I’ve had a quote prepared for the Cisco MDS line. You’re right, it is bloody expensive. I’m curious if there are any other types of “virtualization” going on in the SAN besides fabric virtualization ala Cisco VSAN / Brocade LSAN, and what seems to me as LUN virtualization ala IBM San Volume Controller (are there any companies who create competitive products for SVC) What other types of abstraction exist in the SAN?

I’d like a bit more clarification on some things you said. First, increased latency. Does this happen for both reads and writes? The expanded cache on the linux cluster nodes provide for greater cache hit %, but I assume the penalty would only apply to reads. Write operations would be cached and control based back to the host straight away, right? Second, partition licensing. I saw quite a few 0’s behind the partition license cost of our last purchase. Are you saying that I can create as many partitions as I like w/ the SVC w/out purchasing expensive partition licenses? I may be ignorant of a better way to do things — when setting up boot-from-SAN for my HS20 blades and VMware VI3, I’m chewing up a partition license for each blade. Seems like the HS20 requires LUN 0 for boot-LUN. Please correct me if I’ve horribly mis-understood the boot-from-SAN setup. The multi-pathing driver sounds like a win. I’m not terribly familiar w/ non-IBM licensing for MPIO drivers, but I’m excited about moving up from the RDAC to the SDD. What should I look out for w/ this transition?

Part of a data file
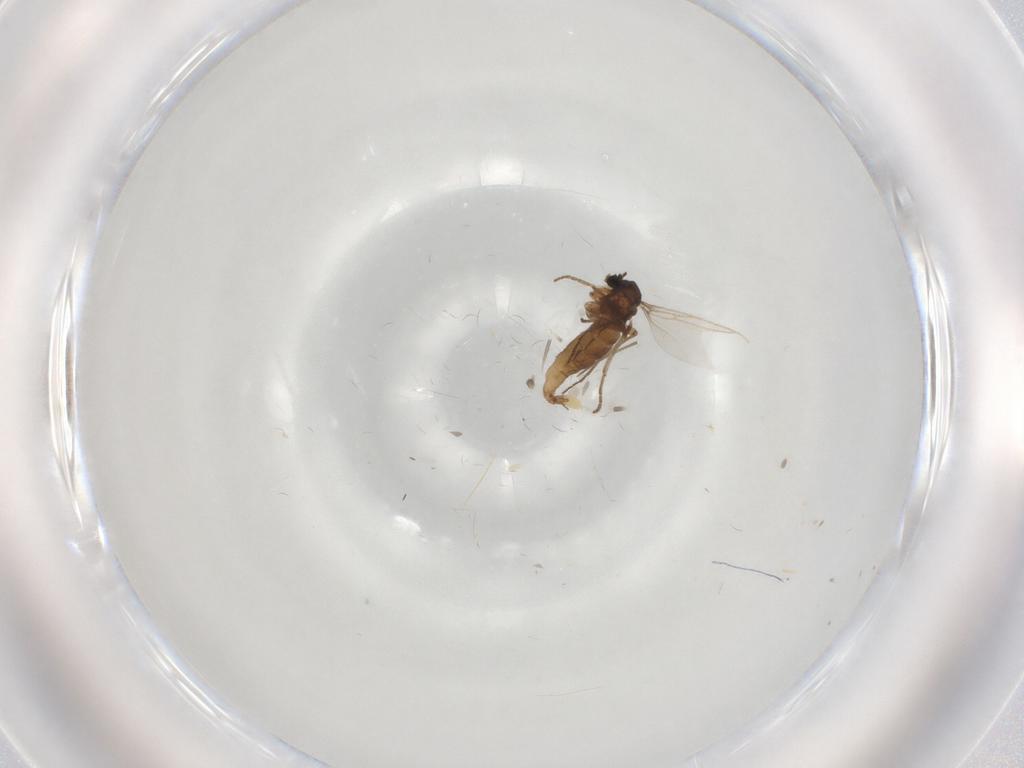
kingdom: Animalia
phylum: Arthropoda
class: Insecta
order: Diptera
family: Chironomidae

[Instruction]
Answer these questions using the SAN thread above:
1. For which Cisco product line did the writer have a quote prepared?
2. For which blades is the writer setting up boot-from-SAN?
3. Which driver is the writer excited to move up from, and to which one?

[Result for this exercise]
1. The Cisco MDS line.
2. HS20 blades.
3. From the RDAC to the SDD.